Elle s'appelle Dengé. En brassière léopard et baskets Hello Kitty, elle ramasse, pour trois fois rien, des tomates bourrées de pesticides dans les champs brûlants de Floride où elle va laisser sa vie. Il se nomme Tony Jay. Accusé à tort d'un double meurtre, il a passé trente ans derrière les barreaux avant d'être innocenté, et tente de renouer avec la liberté. Engeli, quant à lui, arpente sans fin les couloirs d'un hôpital psychiatrique, hanté par les bombes au phosphore déversées sur Falloujah, prisonnier à jamais de la guerre d'Irak.
Philippe Rahmy est mort en octobre 2017. En résidence d'écriture à la Fondation Jan Michalski, il travaillait sans relâche à son nouveau livre, Pardon pour l'Amérique. Fruit d'un voyage de plusieurs mois dans le sud des États-Unis, celui-ci s'ouvre sur l'élection de Donald Trump et se referme avec l'ouragan Irma. Prisonnier de la maladie qui l'avait condamné au fauteuil roulant, Philippe Rahmy a voulu s'y confronter à d'autres formes d'enfermement : le travail clandestin, l'incarcération, l'aliénation mentale.

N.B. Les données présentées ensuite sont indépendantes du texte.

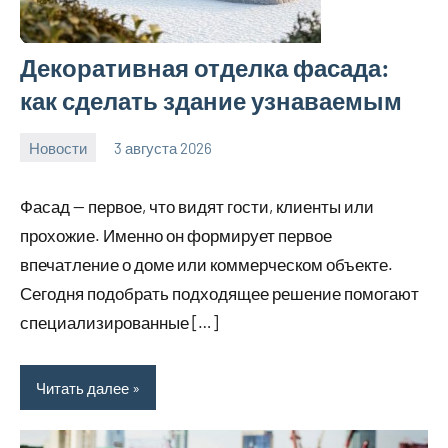
Декоративная отделка фасада:
как сделать здание узнаваемым
Новости
3 августа 2026
Avtor
Нет
комментариев
Фасад — первое, что видят гости, клиенты или
прохожие. Именно он формирует первое
впечатление о доме или коммерческом объекте.
Сегодня подобрать подходящее решение помогают
специализированные […]
Читать далее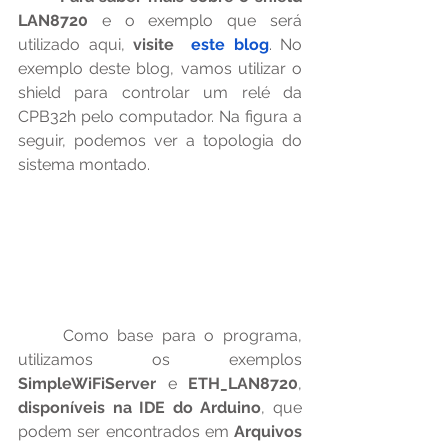
LAN8720
 e o exemplo que será 
utilizado aqui, 
visite  
este blog
. No 
exemplo deste blog, vamos utilizar o 
shield para controlar um relé da 
CPB32h pelo computador. Na figura a 
seguir, podemos ver a topologia do 
sistema montado.
	Como base para o programa, 
utilizamos os exemplos 
SimpleWiFiServer 
e 
ETH_LAN8720
, 
disponíveis na IDE do Arduino
, que 
podem ser encontrados em 
Arquivos 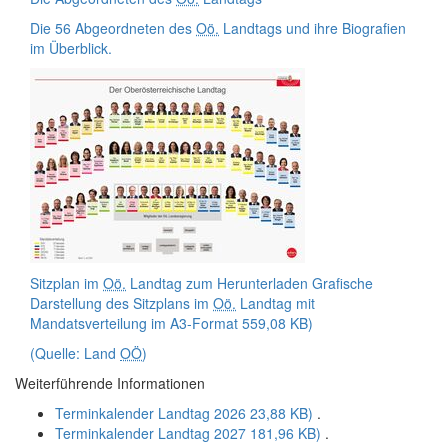
Die 56 Abgeordneten des
Oö.
Landtags und ihre Biografien
im Überblick.
Sitzplan im
Oö.
Landtag zum Herunterladen
Grafische
Darstellung des Sitzplans im
Oö.
Landtag mit
Mandatsverteilung im A3-Format
559,08 KB)
(Quelle: Land
OÖ
)
Weiterführende Informationen
Terminkalender Landtag 2026
23,88 KB)
.
Terminkalender Landtag 2027
181,96 KB)
.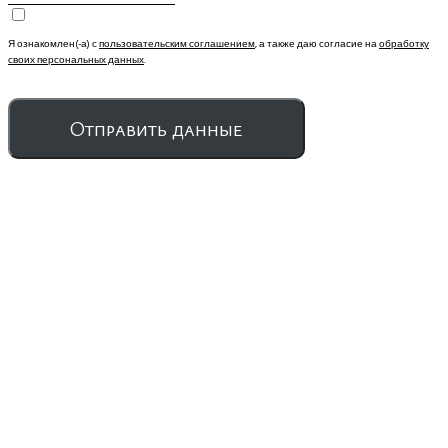
Я ознакомлен(-а) с
пользовательским соглашением
, а также даю согласие на
обработку
своих персональных данных
.
Отправить данные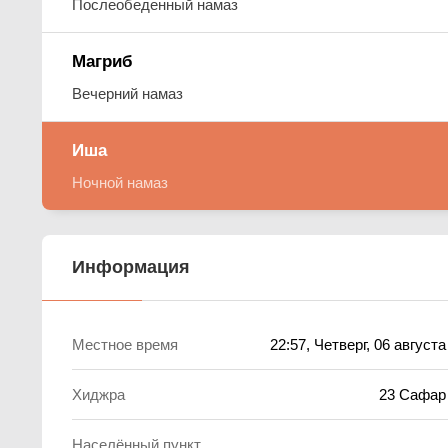
Послеобеденный намаз
Магриб
Вечерний намаз
Иша
Ночной намаз
Информация
Местное время
22:57
, Четверг, 06 август
Хиджра
23 Сафар
Населённый пункт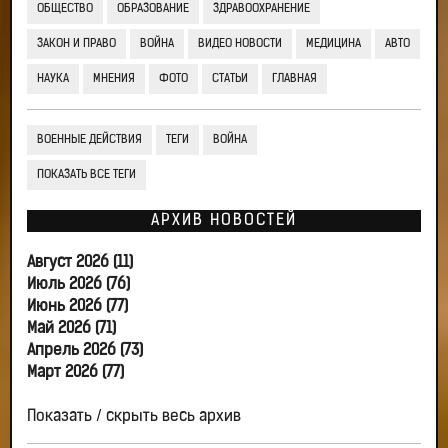
ОБЩЕСТВО
ОБРАЗОВАНИЕ
ЗДРАВООХРАНЕНИЕ
ЗАКОН И ПРАВО
ВОЙНА
ВИДЕО НОВОСТИ
МЕДИЦИНА
АВТО
НАУКА
МНЕНИЯ
ФОТО
СТАТЬИ
ГЛАВНАЯ
ВОЕННЫЕ ДЕЙСТВИЯ
ТЕГИ
ВОЙНА
ПОКАЗАТЬ ВСЕ ТЕГИ
АРХИВ НОВОСТЕЙ
Август 2026 (11)
Июль 2026 (76)
Июнь 2026 (77)
Май 2026 (71)
Апрель 2026 (73)
Март 2026 (77)
Показать / скрыть весь архив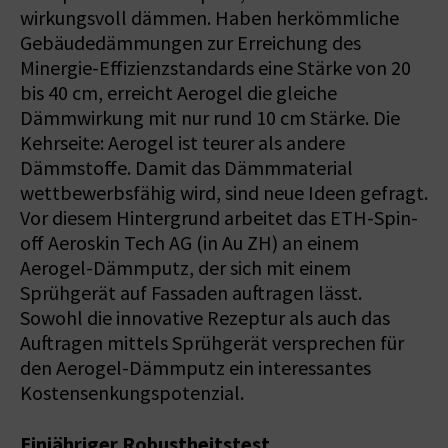
wirkungsvoll dämmen. Haben herkömmliche
Gebäudedämmungen zur Erreichung des
Minergie-Effizienzstandards eine Stärke von 20
bis 40 cm, erreicht Aerogel die gleiche
Dämmwirkung mit nur rund 10 cm Stärke. Die
Kehrseite: Aerogel ist teurer als andere
Dämmstoffe. Damit das Dämmmaterial
wettbewerbsfähig wird, sind neue Ideen gefragt.
Vor diesem Hintergrund arbeitet das ETH-Spin-
off Aeroskin Tech AG (in Au ZH) an einem
Aerogel-Dämmputz, der sich mit einem
Sprühgerät auf Fassaden auftragen lässt.
Sowohl die innovative Rezeptur als auch das
Auftragen mittels Sprühgerät versprechen für
den Aerogel-Dämmputz ein interessantes
Kostensenkungspotenzial.
Einjähriger Robustheitstest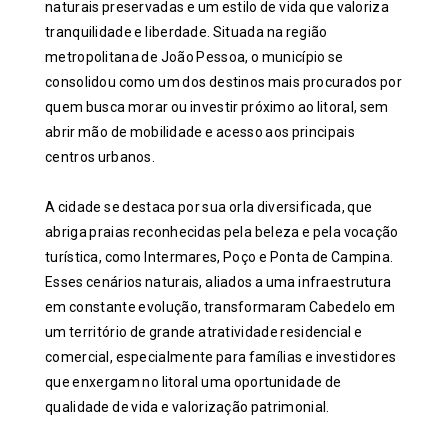
naturais preservadas e um estilo de vida que valoriza
tranquilidade e liberdade. Situada na região
metropolitana de João Pessoa, o município se
consolidou como um dos destinos mais procurados por
quem busca morar ou investir próximo ao litoral, sem
abrir mão de mobilidade e acesso aos principais
centros urbanos.
A cidade se destaca por sua orla diversificada, que
abriga praias reconhecidas pela beleza e pela vocação
turística, como Intermares, Poço e Ponta de Campina.
Esses cenários naturais, aliados a uma infraestrutura
em constante evolução, transformaram Cabedelo em
um território de grande atratividade residencial e
comercial, especialmente para famílias e investidores
que enxergam no litoral uma oportunidade de
qualidade de vida e valorização patrimonial.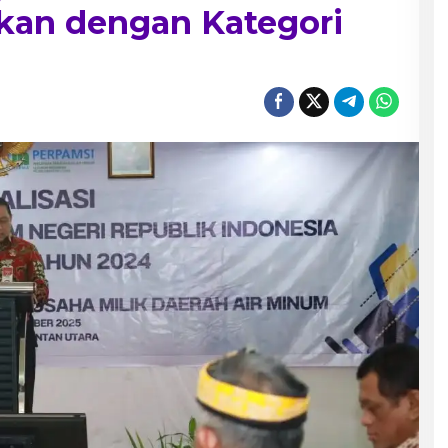
tkan dengan Kategori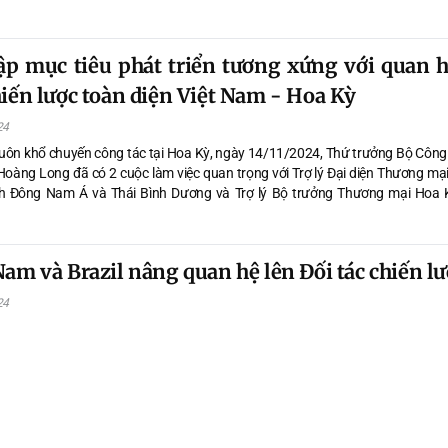
ập mục tiêu phát triển tương xứng với quan h
hiến lược toàn diện Việt Nam - Hoa Kỳ
24
uôn khổ chuyến công tác tại Hoa Kỳ, ngày 14/11/2024, Thứ trưởng Bộ Côn
oàng Long đã có 2 cuộc làm việc quan trọng với Trợ lý Đại diện Thương mạ
h Đông Nam Á và Thái Bình Dương và Trợ lý Bộ trưởng Thương mại Hoa K
oàn cầu, kiêm Tổng Giám đốc Cơ quan dịch vụ thương mại nước ngoài của Ho
Nam và Brazil nâng quan hệ lên Đối tác chiến lư
24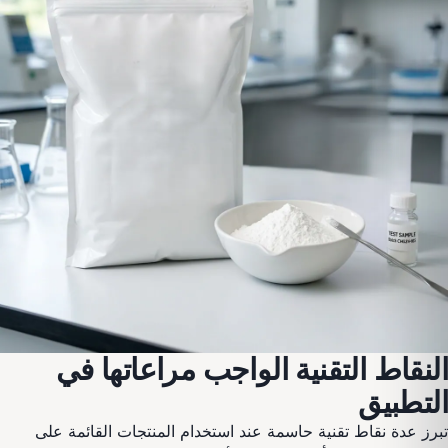
النقاط التقنية الواجب مراعاتها في
التطبيق
تبرز عدة نقاط تقنية حاسمة عند استخدام المنتجات القائمة على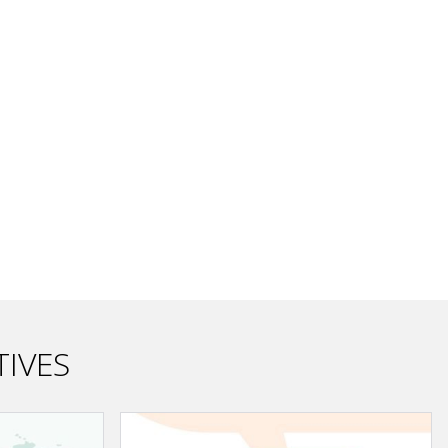
TIVES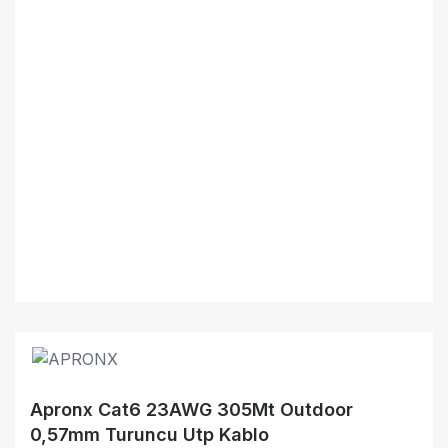
Apronx Cat6 23AWG 305Mt Outdoor
0,57mm Turuncu Utp Kablo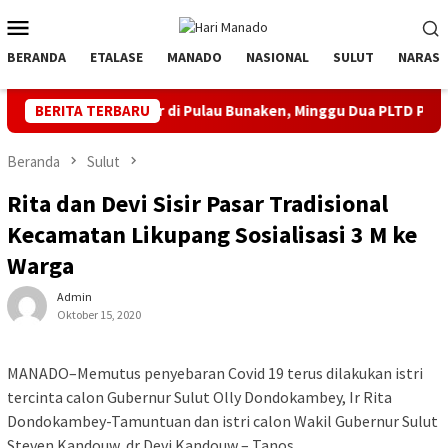
Loncat
Menu
ke
Mobile
konten
BERANDA
ETALASE
MANADO
NASIONAL
SULUT
NARASI
n Bergilir di Pulau Bunaken, Minggu Dua PLTD Pulih Total
BERITA TERBARU
Beranda
Sulut
Rita dan Devi Sisir Pasar Tradisional
Kecamatan Likupang Sosialisasi 3 M ke
Warga
Admin
Oktober 15, 2020
MANADO–Memutus penyebaran Covid 19 terus dilakukan istri
tercinta calon Gubernur Sulut Olly Dondokambey, Ir Rita
Dondokambey-Tamuntuan dan istri calon Wakil Gubernur Sulut
Steven Kandouw, dr Devi Kandouw – Tanos.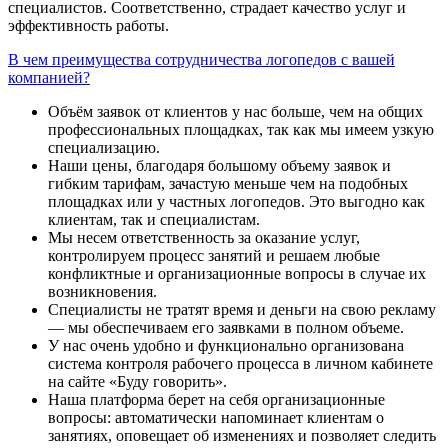
специалистов. Соответственно, страдает качество услуг и
эффективность работы.
В чем преимущества сотрудничества логопедов с вашей
компанией?
Объём заявок от клиентов у нас больше, чем на общих
профессиональных площадках, так как мы имеем узкую
специализацию.
Наши цены, благодаря большому объему заявок и
гибким тарифам, зачастую меньше чем на подобных
площадках или у частных логопедов. Это выгодно как
клиентам, так и специалистам.
Мы несем ответственность за оказание услуг,
контролируем процесс занятий и решаем любые
конфликтные и организационные вопросы в случае их
возникновения.
Специалисты не тратят время и деньги на свою рекламу
— мы обеспечиваем его заявками в полном объеме.
У нас очень удобно и функционально организована
система контроля рабочего процесса в личном кабинете
на сайте «Буду говорить».
Наша платформа берет на себя организационные
вопросы: автоматически напоминает клиентам о
занятиях, оповещает об изменениях и позволяет следить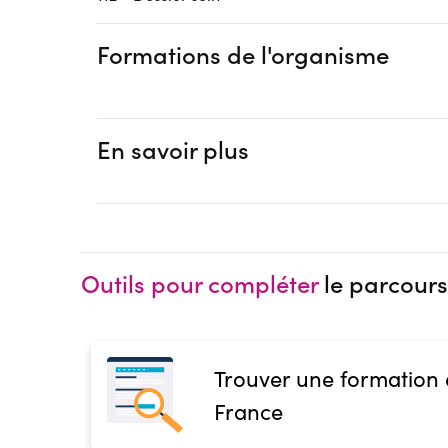
Formations de l'organisme
En savoir plus
Outils pour compléter
le parcours
Trouver une formation
France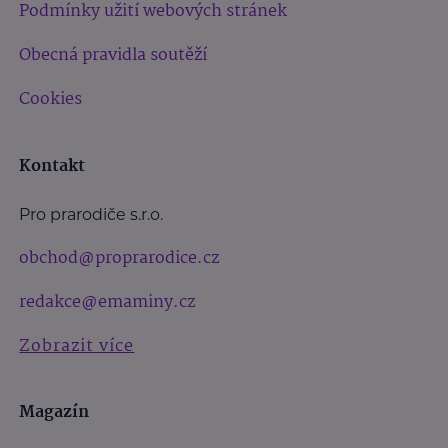
Podmínky užití webových stránek
Obecná pravidla soutěží
Cookies
Kontakt
Pro prarodiče s.r.o.
obchod@proprarodice.cz
redakce@emaminy.cz
Zobrazit více
Magazín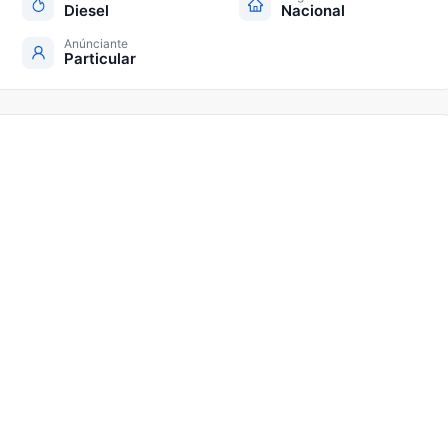
Diesel
Nacional
Anúnciante
Particular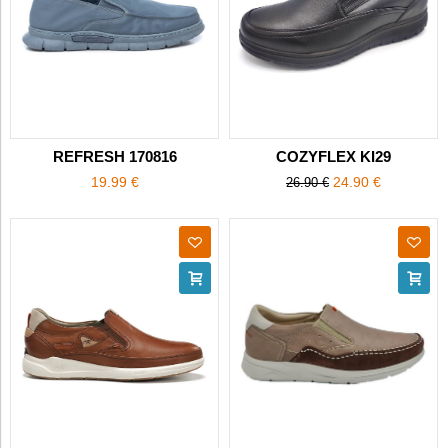
REFRESH 170816
COZYFLEX KI29
19.99 €
24.90 €
26.90 €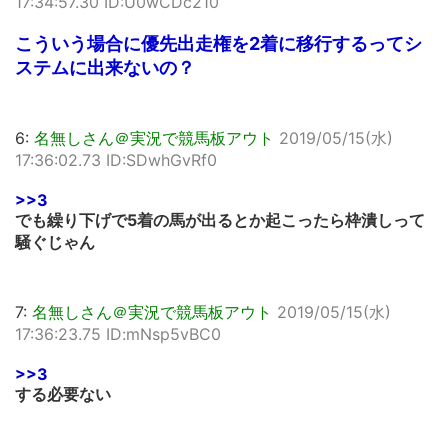
17:34:57.30 ID:U0wCDc210
こういう場合に優先出走権を2着に移行するってシ
ステムに出来ないの？
6:
名無しさん＠実況で競馬板アウト
2019/05/15(水)
17:36:02.73 ID:SDwhGvRf0
>>3
でも繰り下げで5着の馬が出るとか起こったら枠潰しって
騒ぐじゃん
7:
名無しさん＠実況で競馬板アウト
2019/05/15(水)
17:36:23.75 ID:mNsp5vBC0
>>3
する必要ない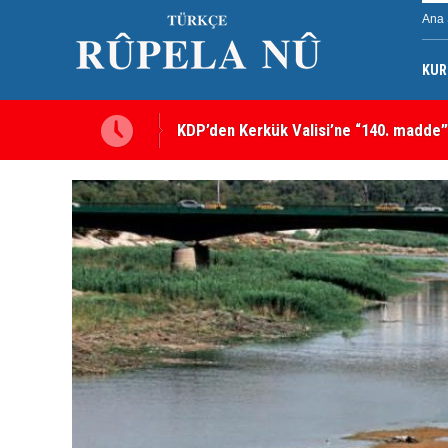
Ana 
KUR
Kerkük’te Kürt partilerden 7 maddelik o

Par la force du langage, ce langage qui lui tenait lieu de squelette, il rend aussi bien le tangible que l'impalpable : l'immensité des Everglades, un scarabée sur le bord d'une fenêtre. Son road trip fiévreux, violent et tendre abolit les frontières entre récit, roman, poésie et essai politique. Pardon pour l'Amérique déborde de son cadre, étoffé par les digressions, enrichi par l'imprévu. Les personnages, rencontrés ou imaginés, s'expriment à vif, dans un style percutant comme un corps-à-corps.